- _DESCRIPTION OF THE TASK_:
Copy out only the span from the line with "9: 0.4 -> 0.24" to the end of the data, both ends kept, word for word.

Change detection outputs
· · · · · · ·

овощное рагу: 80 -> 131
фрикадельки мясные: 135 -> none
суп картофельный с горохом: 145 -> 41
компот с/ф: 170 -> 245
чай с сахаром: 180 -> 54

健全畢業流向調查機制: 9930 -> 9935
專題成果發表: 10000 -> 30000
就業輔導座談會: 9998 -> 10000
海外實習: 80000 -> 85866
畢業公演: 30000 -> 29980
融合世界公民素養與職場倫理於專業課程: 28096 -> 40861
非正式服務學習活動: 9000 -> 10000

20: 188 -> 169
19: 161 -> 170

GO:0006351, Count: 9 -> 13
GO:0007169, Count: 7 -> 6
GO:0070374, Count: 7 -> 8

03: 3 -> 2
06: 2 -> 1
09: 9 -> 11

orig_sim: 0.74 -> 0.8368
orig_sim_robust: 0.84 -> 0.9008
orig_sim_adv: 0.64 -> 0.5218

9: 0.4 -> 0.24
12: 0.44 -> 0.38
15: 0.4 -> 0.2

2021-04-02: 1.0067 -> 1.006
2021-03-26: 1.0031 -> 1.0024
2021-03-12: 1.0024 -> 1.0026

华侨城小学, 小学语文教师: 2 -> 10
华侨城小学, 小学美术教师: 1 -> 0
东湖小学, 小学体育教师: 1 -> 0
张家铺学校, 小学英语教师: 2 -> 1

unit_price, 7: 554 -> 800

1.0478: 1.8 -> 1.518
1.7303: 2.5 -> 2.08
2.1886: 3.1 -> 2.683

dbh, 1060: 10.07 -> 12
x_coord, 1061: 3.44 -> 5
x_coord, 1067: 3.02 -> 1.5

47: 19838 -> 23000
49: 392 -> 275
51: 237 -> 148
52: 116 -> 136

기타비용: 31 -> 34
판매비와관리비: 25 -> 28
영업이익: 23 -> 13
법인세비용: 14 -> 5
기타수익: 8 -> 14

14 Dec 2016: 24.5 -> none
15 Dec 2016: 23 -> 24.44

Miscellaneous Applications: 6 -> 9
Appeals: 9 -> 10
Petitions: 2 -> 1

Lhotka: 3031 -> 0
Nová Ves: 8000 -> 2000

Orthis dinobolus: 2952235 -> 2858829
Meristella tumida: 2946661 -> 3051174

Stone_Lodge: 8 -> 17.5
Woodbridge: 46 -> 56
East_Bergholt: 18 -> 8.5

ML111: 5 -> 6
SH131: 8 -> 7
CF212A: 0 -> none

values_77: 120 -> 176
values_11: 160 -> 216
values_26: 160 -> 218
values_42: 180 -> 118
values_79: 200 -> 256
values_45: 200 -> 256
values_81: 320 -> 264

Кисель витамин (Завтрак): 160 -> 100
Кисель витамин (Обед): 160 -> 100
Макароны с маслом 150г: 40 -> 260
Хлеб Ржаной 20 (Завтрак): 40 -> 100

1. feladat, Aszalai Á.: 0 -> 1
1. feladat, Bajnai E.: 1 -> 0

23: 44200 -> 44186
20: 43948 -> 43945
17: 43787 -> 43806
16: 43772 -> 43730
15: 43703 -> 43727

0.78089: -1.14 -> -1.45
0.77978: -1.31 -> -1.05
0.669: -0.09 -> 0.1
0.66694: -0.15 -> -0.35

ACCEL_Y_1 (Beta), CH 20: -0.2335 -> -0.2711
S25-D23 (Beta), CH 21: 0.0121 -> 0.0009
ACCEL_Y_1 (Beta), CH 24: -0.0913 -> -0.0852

· · · · · · ·

- _EXPECTED ANSWER_:
9: 0.4 -> 0.24
12: 0.44 -> 0.38
15: 0.4 -> 0.2

2021-04-02: 1.0067 -> 1.006
2021-03-26: 1.0031 -> 1.0024
2021-03-12: 1.0024 -> 1.0026

华侨城小学, 小学语文教师: 2 -> 10
华侨城小学, 小学美术教师: 1 -> 0
东湖小学, 小学体育教师: 1 -> 0
张家铺学校, 小学英语教师: 2 -> 1

unit_price, 7: 554 -> 800

1.0478: 1.8 -> 1.518
1.7303: 2.5 -> 2.08
2.1886: 3.1 -> 2.683

dbh, 1060: 10.07 -> 12
x_coord, 1061: 3.44 -> 5
x_coord, 1067: 3.02 -> 1.5

47: 19838 -> 23000
49: 392 -> 275
51: 237 -> 148
52: 116 -> 136

기타비용: 31 -> 34
판매비와관리비: 25 -> 28
영업이익: 23 -> 13
법인세비용: 14 -> 5
기타수익: 8 -> 14

14 Dec 2016: 24.5 -> none
15 Dec 2016: 23 -> 24.44

Miscellaneous Applications: 6 -> 9
Appeals: 9 -> 10
Petitions: 2 -> 1

Lhotka: 3031 -> 0
Nová Ves: 8000 -> 2000

Orthis dinobolus: 2952235 -> 2858829
Meristella tumida: 2946661 -> 3051174

Stone_Lodge: 8 -> 17.5
Woodbridge: 46 -> 56
East_Bergholt: 18 -> 8.5

ML111: 5 -> 6
SH131: 8 -> 7
CF212A: 0 -> none

values_77: 120 -> 176
values_11: 160 -> 216
values_26: 160 -> 218
values_42: 180 -> 118
values_79: 200 -> 256
values_45: 200 -> 256
values_81: 320 -> 264

Кисель витамин (Завтрак): 160 -> 100
Кисель витамин (Обед): 160 -> 100
Макароны с маслом 150г: 40 -> 260
Хлеб Ржаной 20 (Завтрак): 40 -> 100

1. feladat, Aszalai Á.: 0 -> 1
1. feladat, Bajnai E.: 1 -> 0

23: 44200 -> 44186
20: 43948 -> 43945
17: 43787 -> 43806
16: 43772 -> 43730
15: 43703 -> 43727

0.78089: -1.14 -> -1.45
0.77978: -1.31 -> -1.05
0.669: -0.09 -> 0.1
0.66694: -0.15 -> -0.35

ACCEL_Y_1 (Beta), CH 20: -0.2335 -> -0.2711
S25-D23 (Beta), CH 21: 0.0121 -> 0.0009
ACCEL_Y_1 (Beta), CH 24: -0.0913 -> -0.0852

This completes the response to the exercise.